Task
Extract from the listing each line in which the word "بانک" appears.

Extracted information
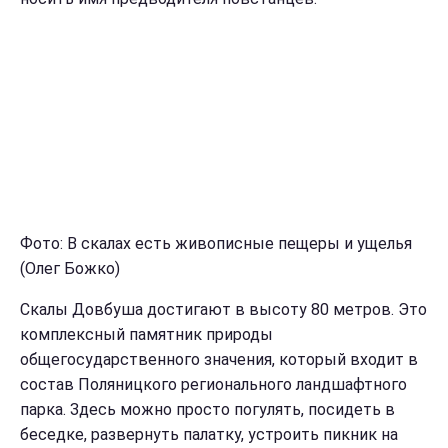
Фото: В скалах есть живописные пещеры и ущелья
(Олег Божко)
Скалы Довбуша достигают в высоту 80 метров. Это
комплексный памятник природы
общегосударственного значения, который входит в
состав Поляницкого регионального ландшафтного
парка. Здесь можно просто погулять, посидеть в
беседке, развернуть палатку, устроить пикник на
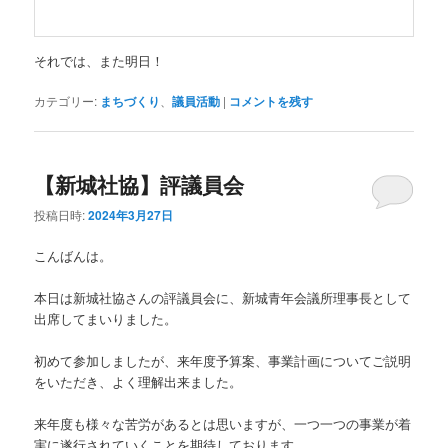
それでは、また明日！
カテゴリー:
まちづくり
、
議員活動
|
コメントを残す
【新城社協】評議員会
投稿日時:
2024年3月27日
こんばんは。
本日は新城社協さんの評議員会に、新城青年会議所理事長として
出席してまいりました。
初めて参加しましたが、来年度予算案、事業計画についてご説明
をいただき、よく理解出来ました。
来年度も様々な苦労があるとは思いますが、一つ一つの事業が着
実に遂行されていくことを期待しております。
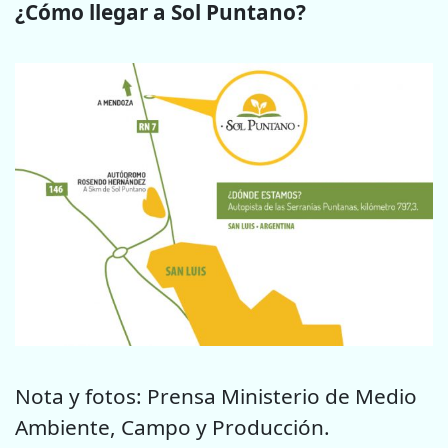
¿Cómo llegar a Sol Puntano?
Nota y fotos: Prensa Ministerio de Medio
Ambiente, Campo y Producción.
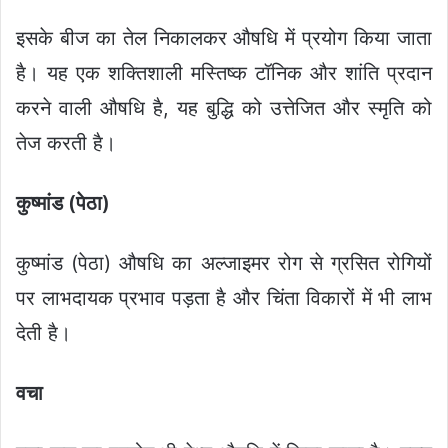
इसके बीज का तेल निकालकर औषधि में प्रयोग किया जाता
है। यह एक शक्तिशाली मस्तिष्क टॉनिक और शांति प्रदान
करने वाली औषधि है, यह बुद्धि को उत्तेजित और स्मृति को
तेज करती है।
कुष्मांड
(
पेठा
)
कुष्मांड (पेठा) औषधि का अल्जाइमर रोग से ग्रसित रोगियों
पर लाभदायक प्रभाव पड़ता है और चिंता विकारों में भी लाभ
देती है।
वचा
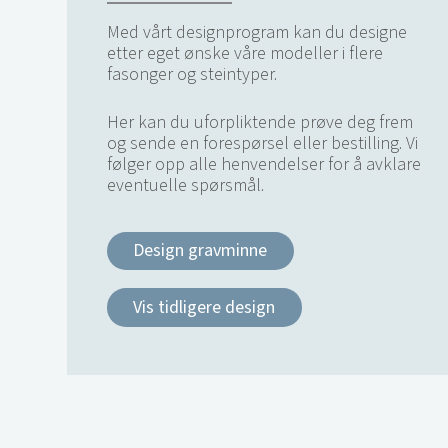
Med vårt designprogram kan du designe
etter eget ønske våre modeller i flere
fasonger og steintyper.
Her kan du uforpliktende prøve deg frem
og sende en forespørsel eller bestilling. Vi
følger opp alle henvendelser for å avklare
eventuelle spørsmål.
Design gravminne
Vis tidligere design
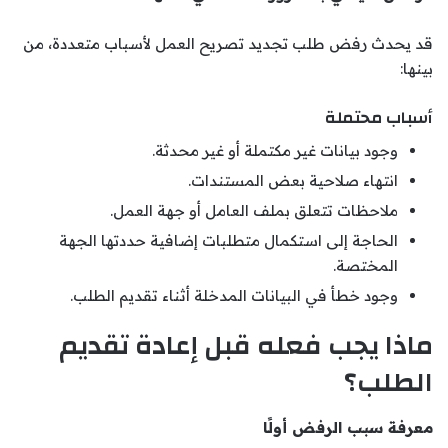
قد يحدث رفض طلب تجديد تصريح العمل لأسباب متعددة، من
بينها:
أسباب محتملة
وجود بيانات غير مكتملة أو غير محدثة.
انتهاء صلاحية بعض المستندات.
ملاحظات تتعلق بملف العامل أو جهة العمل.
الحاجة إلى استكمال متطلبات إضافية حددتها الجهة
المختصة.
وجود خطأ في البيانات المدخلة أثناء تقديم الطلب.
ماذا يجب فعله قبل إعادة تقديم
الطلب؟
معرفة سبب الرفض أولًا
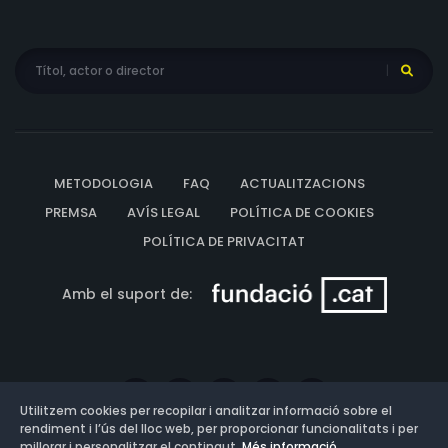
METODOLOGIA
FAQ
ACTUALITZACIONS
PREMSA
AVÍS LEGAL
POLÍTICA DE COOKIES
POLÍTICA DE PRIVACITAT
Amb el suport de:
Utilitzem cookies per recopilar i analitzar informació sobre el
rendiment i l’ús del lloc web, per proporcionar funcionalitats i per
millorar i personalitzar el contingut.
Més informació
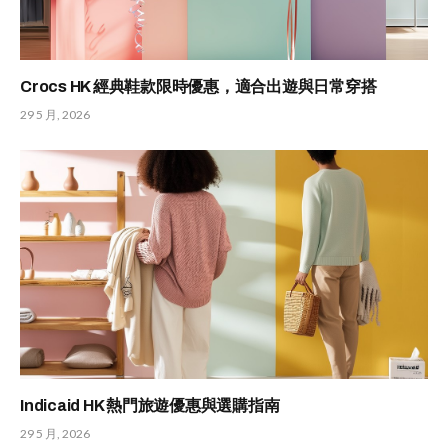
Crocs HK 經典鞋款限時優惠，適合出遊與日常穿搭
29 5 月, 2026
Indicaid HK 熱門旅遊優惠與選購指南
29 5 月, 2026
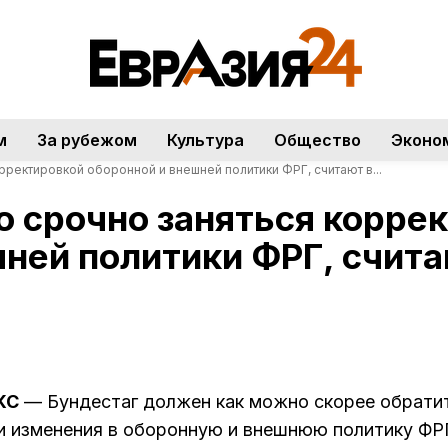
м
За рубежом
Культура
Общество
Эконо
рректировкой оборонной и внешней политики ФРГ, считают в...
о срочно заняться корре
ней политики ФРГ, счита
КС
— Бундестаг должен как можно скорее обрати
и изменения в оборонную и внешнюю политику ФР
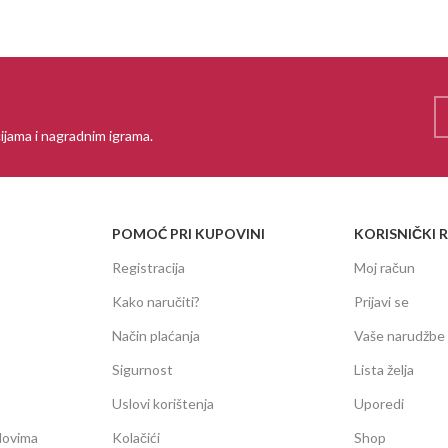
ijama i nagradnim igrama.
POMOĆ PRI KUPOVINI
KORISNIČKI 
Registracija
Moj račun
Kako naručiti?
Prijavi se
Način plaćanja
Vaše narudžbe
Sigurnost
Lista želja
Uslovi korištenja
Uporedi
dovima
Kolačići
Shop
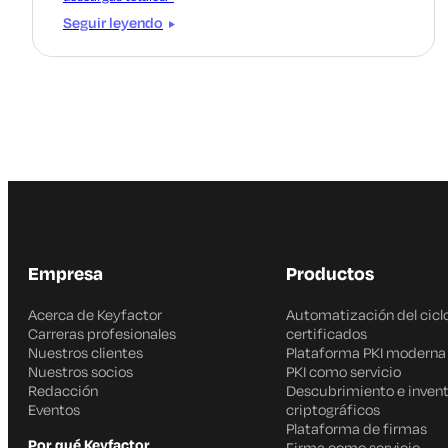
Seguir leyendo
Empresa
Productos
Acerca de Keyfactor
Automatización del ciclo
Carreras profesionales
certificados
Nuestros clientes
Plataforma PKI moderna
Nuestros socios
PKI como servicio
Redacción
Descubrimiento e invent
Eventos
criptográficos
Plataforma de firmas
Por qué Keyfactor
Firma como servicio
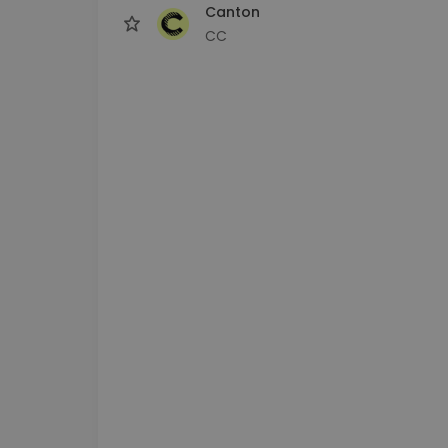
Canton
CC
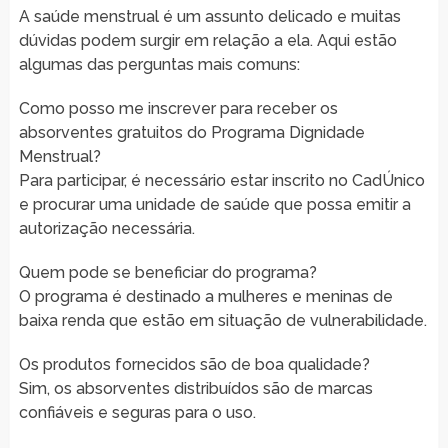
A saúde menstrual é um assunto delicado e muitas
dúvidas podem surgir em relação a ela. Aqui estão
algumas das perguntas mais comuns:
Como posso me inscrever para receber os
absorventes gratuitos do Programa Dignidade
Menstrual?
Para participar, é necessário estar inscrito no CadÚnico
e procurar uma unidade de saúde que possa emitir a
autorização necessária.
Quem pode se beneficiar do programa?
O programa é destinado a mulheres e meninas de
baixa renda que estão em situação de vulnerabilidade.
Os produtos fornecidos são de boa qualidade?
Sim, os absorventes distribuídos são de marcas
confiáveis e seguras para o uso.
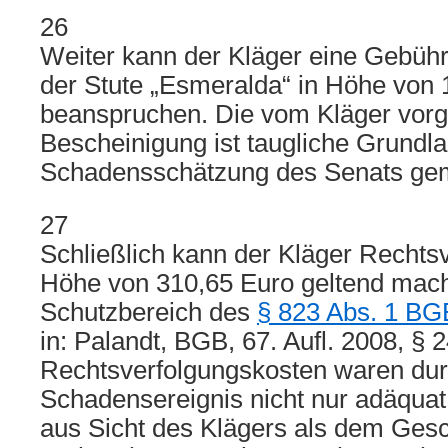
26
Weiter kann der Kläger eine Gebühr
der Stute „Esmeralda“ in Höhe von 
beanspruchen. Die vom Kläger vorg
Bescheinigung ist taugliche Grundl
Schadensschätzung des Senats g
27
Schließlich kann der Kläger Rechts
Höhe von 310,65 Euro geltend mach
Schutzbereich des
§ 823 Abs. 1 BG
in: Palandt, BGB, 67. Aufl. 2008, § 
Rechtsverfolgungskosten waren du
Schadensereignis nicht nur adäquat
aus Sicht des Klägers als dem Gesc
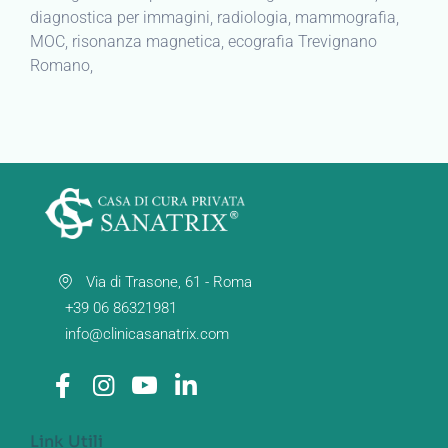
diagnostica per immagini, radiologia, mammografia,
MOC, risonanza magnetica, ecografia Trevignano
Romano,
Via di Trasone, 61 - Roma
+39 06 86321981
info@clinicasanatrix.com
Link Utili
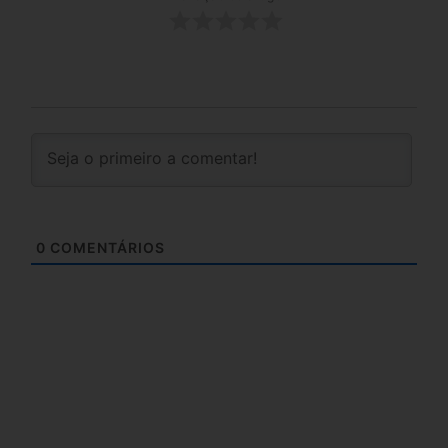
0
COMENTÁRIOS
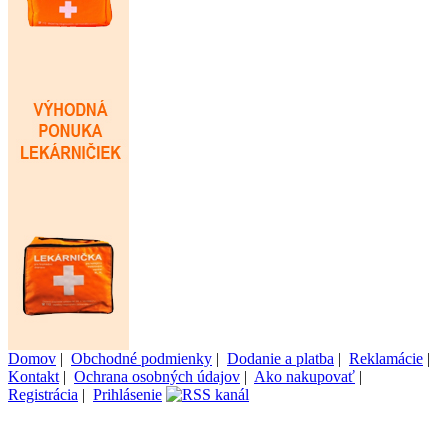
Domov
|
Obchodné podmienky
|
Dodanie a platba
|
Reklamácie
|
Kontakt
|
Ochrana osobných údajov
|
Ako nakupovať
|
Registrácia
|
Prihlásenie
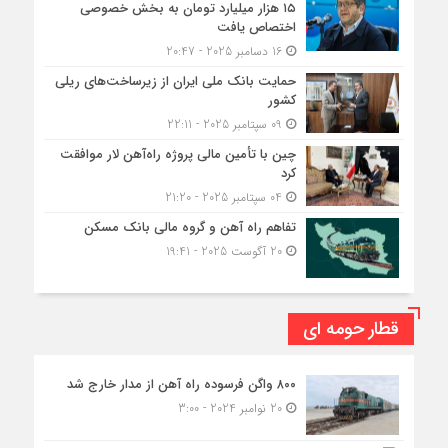
۱۵ هزار میلیارد تومان به بخش خصوصی
اختصاص یافت
16 دسامبر 2025 - 20:47
حمایت بانک ملی ایران از زیرساخت‌های ریلی
کشور
09 سپتامبر 2025 - 22:11
چین با تأمین مالی پروژه راه‌آهن لار موافقت
کرد
04 سپتامبر 2025 - 21:20
تفاهم راه آهن و گروه مالی بانک مسکن
20 آگوست 2025 - 19:41
قطار حومه ای
۸۰۰ واگن فرسوده راه آهن از مدار خارج شد
20 نوامبر 2024 - 3:00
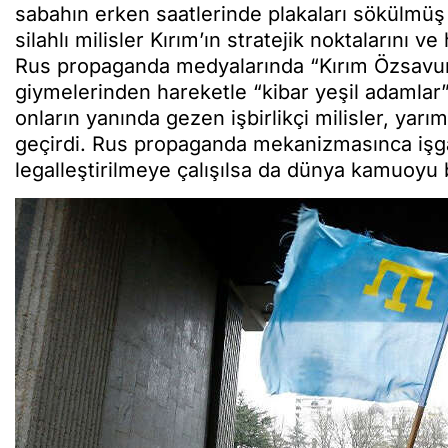
sabahın erken saatlerinde plakaları sökülmüş 
silahlı milisler Kırım’ın stratejik noktalarını 
Rus propaganda medyalarında “Kırım Özsavunm
giymelerinden hareketle “kibar yeşil adamlar”
onların yanında gezen işbirlikçi milisler, yar
geçirdi. Rus propaganda mekanizmasınca işga
legalleştirilmeye çalışılsa da dünya kamuoyu 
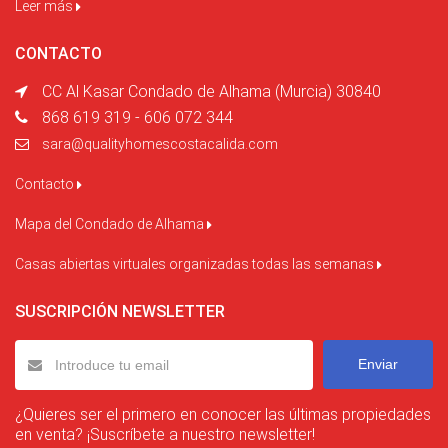
Leer más
CONTACTO
CC Al Kasar Condado de Alhama (Murcia) 30840
868 619 319 - 606 072 344
sara@qualityhomescostacalida.com
Contacto
Mapa del Condado de Alhama
Casas abiertas virtuales organizadas todas las semanas
SUSCRIPCIÓN NEWSLETTER
Enviar
¿Quieres ser el primero en conocer las últimas propiedades
en venta? ¡Suscríbete a nuestro newsletter!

Task response
حمایت بانک ملی ایران از زیرساخت‌های ریلی
تفاهم راه آهن و گروه مالی بانک مسکن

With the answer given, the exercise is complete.